One of our number-crunching friends has taken a deeper dive into Cobb County’s November swing into the Democrat camp of Hillary Clinton, by lining up ballots cast with city boundaries -- a somewhat tedious and time-consuming process.
Here’s the biggest surprise: The city of Kennesaw, where the law requires the head of every household to own a firearm (unless he or she doesn’t want to), and which recently put up fierce opposition to a mosque’s move into a near-empty shopping center, was won by Clinton with 47.8 percent of the vote.
Trump garnered 47 percent in the gun-happy city. The vote totals: 6,227 for Clinton to 6,124 for the man who is now president-elect.
Municipal margins for Clinton were heaviest in southern Cobb, which has a higher African-American population. But the only city in Cobb in which Trump beat Clinton was Acworth in the far north: 49.5 to 46 percent.
But wait, you say. Cities account for only 43 percent of the Cobb vote. The news wasn’t any better for Trump outside the city limits.
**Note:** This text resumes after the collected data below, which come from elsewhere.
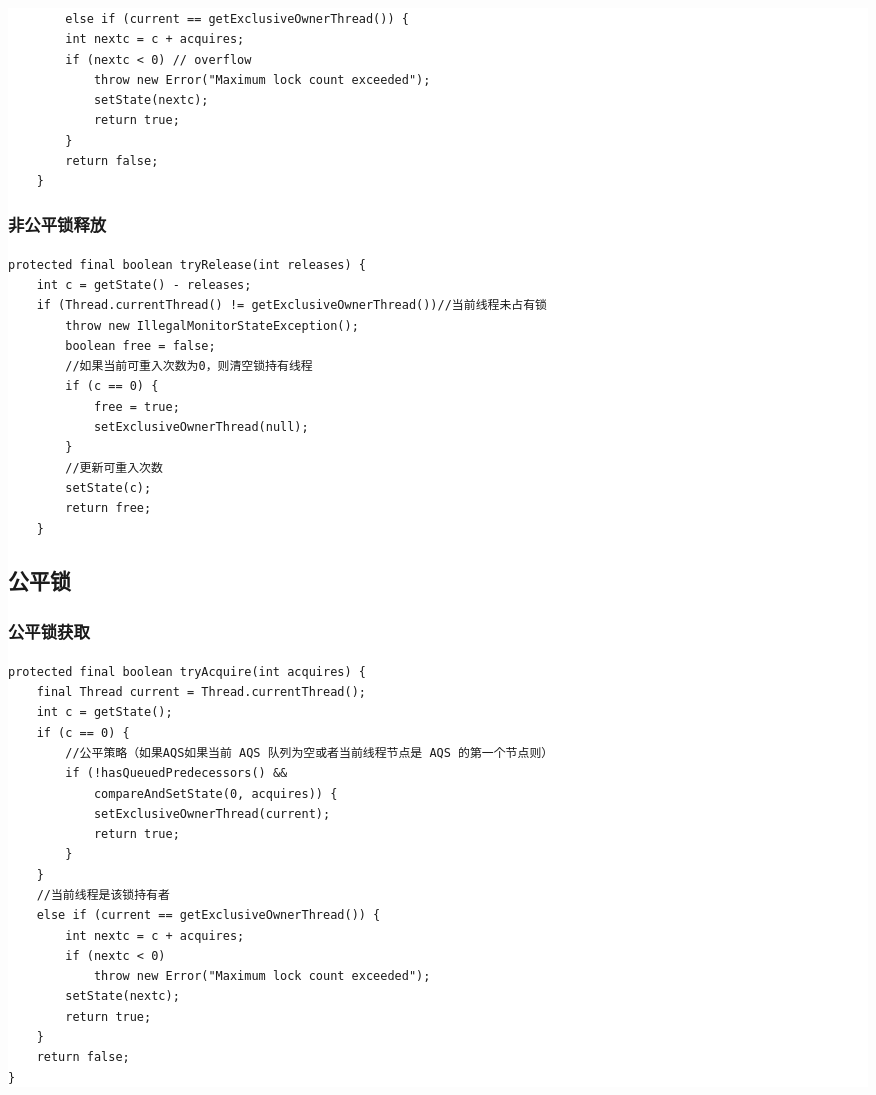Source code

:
```
        else if (current == getExclusiveOwnerThread()) {
        int nextc = c + acquires;
        if (nextc < 0) // overflow
            throw new Error("Maximum lock count exceeded");
            setState(nextc);
            return true;
        }
        return false;
    }
```

### 非公平锁释放
```
protected final boolean tryRelease(int releases) {
    int c = getState() - releases;
    if (Thread.currentThread() != getExclusiveOwnerThread())//当前线程未占有锁
        throw new IllegalMonitorStateException();
        boolean free = false;
        //如果当前可重入次数为0，则清空锁持有线程
        if (c == 0) {
            free = true;
            setExclusiveOwnerThread(null);
        }
        //更新可重入次数
        setState(c);
        return free;
    }
```

## 公平锁
### 公平锁获取

```
protected final boolean tryAcquire(int acquires) {
    final Thread current = Thread.currentThread();
    int c = getState();
    if (c == 0) {
        //公平策略（如果AQS如果当前 AQS 队列为空或者当前线程节点是 AQS 的第一个节点则）
        if (!hasQueuedPredecessors() &&
            compareAndSetState(0, acquires)) {
            setExclusiveOwnerThread(current);
            return true;
        }
    }
    //当前线程是该锁持有者
    else if (current == getExclusiveOwnerThread()) {
        int nextc = c + acquires;
        if (nextc < 0)
            throw new Error("Maximum lock count exceeded");
        setState(nextc);
        return true;
    }
    return false;
}
```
Clinton carried unincorporated Cobb, 49 to 47 percent.
Even without the presidential contest, this hasn't been the easiest stretch for the Cobb County GOP.
Only weeks after the county flipped blue for the first presidential election since Jimmy Carter's 1976 victory, the Cobb GOP finds itself engulfed in a debate over whether a former chairman charged with sexually molesting two boys should be formally ousted from the organization.
Attorney Jason Shepherd's bid to review whether Joe Dendy should still be a member of the Cobb party was delayed until after the trial next month. From the Marietta Daily Journal:
[Cobb GOP chair Rose] Wing said it was clear the Cobb County Republican Committee believed there was no need to look at removing Dendy until there had been a disposition in the case.
“Because there would be no other committee that would hear all the facts other than the judge and the jury,” she said. “And that has been my position, as you know, from the get go, from the day of the arrest. It is not for us to be making that decision. That is for a jury and/or judge … And you’re innocent until proven guilty.”
Wing is a retired assistant district attorney. Shepherd told us he was worried about the message leaving Dendy on the group's membership rolls sends to the community.
Either Lt. Gov. Casey Cagle is polling, or some rival candidate considers him the man to beat in the 2018 race for governor. Over the weekend, a loyal reader sent a rough transcript of the lengthy, live cell-phone questionnaire from a pollster. Among the questions:
-- If the candidates were David Perdue and Casey Cagle, who would you vote for?
-- Do you approve/disapprove of the job Cagle is doing?
-- What do you like most about Cagle?
-- What do you dislike most about Cagle?
-- Do you consider Cagle a liberal, moderate or conservative?
-- All things equal, would you prefer a governor who is new to politics and brings a fresh approach, or someone with a track record in government and list of accomplishments?
-- Would you prefer a governor who would continue Nathan Deal's policies or change them?
-- Would you prefer someone who speaks out against the establishment, or someone who works quietly to get things done?
-- Would you be more or less likely to vote for Cagle if you knew he endorsed Trump?
The health care-focused STAT news took a deep dive into U.S. Rep. Tom Price's investments and concluded that some could create conflicts of interest should the Georgia congressman be confirmed as health secretary. According to the site, Price's portfolio includes investments in many health care industries -- pharmaceutical, medical device research, and insurance -- he would end up overseeing:
Federal ethics rules do not require that Price automatically divest himself of stock. As part of the nomination process, his holdings will be reviewed by the White House counsel’s office, the Office of Government Ethics, and the ethics division at HHS...
Jan Baran, an expert in federal election law, said conflicts would have to involve specific decisions he might make that could benefit himself or his family.
“It depends on whether he’s likely to encounter, as secretary of HHS, any decision that might affect any of those types of companies he owns,” Baran said. “Even if selling it is not seen as something that’s required, he can establish a so-called blind trust, and put all their assets into a blind trust. That would insulate him from future conflicts of interest.”
According to Roll Call, Price is the 50th richest member of Congress with a net worth of $7.28 million.